====== DATASET CONTENT
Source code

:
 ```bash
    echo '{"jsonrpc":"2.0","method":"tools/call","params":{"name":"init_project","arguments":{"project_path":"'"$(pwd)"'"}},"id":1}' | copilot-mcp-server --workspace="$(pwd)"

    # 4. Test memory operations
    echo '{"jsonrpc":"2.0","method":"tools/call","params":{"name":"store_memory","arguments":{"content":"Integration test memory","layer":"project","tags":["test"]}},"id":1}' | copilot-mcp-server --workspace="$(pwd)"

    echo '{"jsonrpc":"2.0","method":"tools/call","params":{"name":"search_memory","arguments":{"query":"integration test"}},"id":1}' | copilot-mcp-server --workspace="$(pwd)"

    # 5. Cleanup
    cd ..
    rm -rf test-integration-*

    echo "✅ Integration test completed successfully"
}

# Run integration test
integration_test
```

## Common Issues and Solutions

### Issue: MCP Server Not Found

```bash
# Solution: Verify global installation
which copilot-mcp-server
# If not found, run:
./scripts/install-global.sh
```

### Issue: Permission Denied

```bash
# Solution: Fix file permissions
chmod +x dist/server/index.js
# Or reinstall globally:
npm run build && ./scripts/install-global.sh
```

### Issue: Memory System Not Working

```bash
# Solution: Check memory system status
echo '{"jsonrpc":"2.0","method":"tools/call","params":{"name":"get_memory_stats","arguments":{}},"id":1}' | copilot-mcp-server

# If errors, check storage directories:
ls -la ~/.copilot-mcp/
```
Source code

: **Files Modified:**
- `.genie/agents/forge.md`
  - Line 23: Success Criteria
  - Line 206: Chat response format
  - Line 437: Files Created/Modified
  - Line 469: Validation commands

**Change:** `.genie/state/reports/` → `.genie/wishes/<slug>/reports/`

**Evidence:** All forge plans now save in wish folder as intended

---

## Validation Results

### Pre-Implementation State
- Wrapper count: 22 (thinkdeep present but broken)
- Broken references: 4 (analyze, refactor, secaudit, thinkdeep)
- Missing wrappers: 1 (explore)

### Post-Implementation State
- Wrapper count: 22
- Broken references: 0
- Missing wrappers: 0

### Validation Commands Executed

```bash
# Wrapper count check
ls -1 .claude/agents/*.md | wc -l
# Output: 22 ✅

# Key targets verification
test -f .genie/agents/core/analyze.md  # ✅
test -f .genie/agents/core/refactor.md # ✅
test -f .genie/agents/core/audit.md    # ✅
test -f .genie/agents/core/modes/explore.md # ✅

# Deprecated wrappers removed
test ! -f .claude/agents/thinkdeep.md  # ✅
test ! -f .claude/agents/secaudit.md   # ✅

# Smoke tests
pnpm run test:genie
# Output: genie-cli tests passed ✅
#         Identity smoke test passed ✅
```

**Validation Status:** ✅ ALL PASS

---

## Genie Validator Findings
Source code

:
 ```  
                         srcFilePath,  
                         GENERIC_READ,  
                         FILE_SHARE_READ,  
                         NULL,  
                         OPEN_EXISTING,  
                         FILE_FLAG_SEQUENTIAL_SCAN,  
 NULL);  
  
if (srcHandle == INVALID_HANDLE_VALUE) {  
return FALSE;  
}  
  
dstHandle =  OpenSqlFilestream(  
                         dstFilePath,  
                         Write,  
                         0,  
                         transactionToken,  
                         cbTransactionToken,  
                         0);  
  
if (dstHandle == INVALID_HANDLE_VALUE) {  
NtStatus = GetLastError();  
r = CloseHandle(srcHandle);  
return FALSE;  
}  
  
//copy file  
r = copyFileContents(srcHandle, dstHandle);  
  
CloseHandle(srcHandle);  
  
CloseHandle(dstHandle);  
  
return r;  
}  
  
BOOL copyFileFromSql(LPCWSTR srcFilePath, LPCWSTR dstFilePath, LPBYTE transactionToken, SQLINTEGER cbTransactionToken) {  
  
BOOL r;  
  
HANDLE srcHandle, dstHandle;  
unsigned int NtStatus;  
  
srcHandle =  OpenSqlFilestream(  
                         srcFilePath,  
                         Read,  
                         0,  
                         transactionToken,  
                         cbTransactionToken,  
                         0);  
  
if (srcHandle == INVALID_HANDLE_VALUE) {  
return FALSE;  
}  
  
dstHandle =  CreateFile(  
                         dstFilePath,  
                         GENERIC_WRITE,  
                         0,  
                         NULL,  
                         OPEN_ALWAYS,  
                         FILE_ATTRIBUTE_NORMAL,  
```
============
→ **TASK DESCRIPTION**
Copy each line from the entries above that has the word "passed" in it.

→ **PROBLEM SOLUTION**
# Output: genie-cli tests passed ✅
#         Identity smoke test passed ✅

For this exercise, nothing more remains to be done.